15. The image processing apparatus according to claim 1, wherein the image adjustment unit is configured to interpolate a shape of the error region of the 3D data by machine learning or deep learning.
16. The image processing apparatus according to claim 1, wherein the image adjustment unit is configured to interpolate a shape of the error region of the 3D data through extrapolation interpolation.
17. The image processing apparatus according to claim 1, wherein the image adjustment unit is configured to interpolate a shape of the error region of the 3D data using model shape data stored in advance.
18. The image processing apparatus according to claim 1, wherein the image adjustment unit is configured to perform a process of reducing a stepped difference of a boundary between a region on which the error region of the 3D data is interpolated and another region.
19. The image processing apparatus according to claim 1, wherein error information regarding the error region is stored as metadata of an image file, and the image adjustment unit is configured to adjust image information of the error region based on the error information stored as the metadata.

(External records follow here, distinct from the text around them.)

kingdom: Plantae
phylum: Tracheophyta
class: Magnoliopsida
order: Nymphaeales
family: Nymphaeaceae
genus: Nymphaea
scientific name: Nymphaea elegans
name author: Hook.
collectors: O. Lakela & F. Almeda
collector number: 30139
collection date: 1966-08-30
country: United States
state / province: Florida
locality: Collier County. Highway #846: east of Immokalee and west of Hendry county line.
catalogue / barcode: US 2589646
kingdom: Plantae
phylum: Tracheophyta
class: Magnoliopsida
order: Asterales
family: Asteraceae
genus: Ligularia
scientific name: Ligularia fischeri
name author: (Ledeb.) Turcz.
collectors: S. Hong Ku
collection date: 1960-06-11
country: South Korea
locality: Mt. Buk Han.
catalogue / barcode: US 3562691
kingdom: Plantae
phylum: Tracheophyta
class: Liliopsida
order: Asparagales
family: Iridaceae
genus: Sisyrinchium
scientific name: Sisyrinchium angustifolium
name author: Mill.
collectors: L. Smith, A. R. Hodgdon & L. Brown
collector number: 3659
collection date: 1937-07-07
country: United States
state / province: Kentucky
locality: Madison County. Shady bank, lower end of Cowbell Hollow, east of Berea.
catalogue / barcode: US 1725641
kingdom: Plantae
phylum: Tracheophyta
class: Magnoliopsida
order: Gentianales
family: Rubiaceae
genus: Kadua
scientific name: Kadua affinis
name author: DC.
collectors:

20. An image processing method comprising:
acquiring an image and distance information of a subject;
generating 3D data of the subject based on the image and the distance information;
detecting an error region of the 3D data; and
adjusting image information of the error region.
21. A non-transitory computer-readable storage medium configured to store a computer program comprising instructions for executing following processes of:
acquiring an image and distance information of a subject;
generating 3D data of the subject based on the image and the distance information;
detecting an error region of the 3D data; and
adjusting image information of the error region.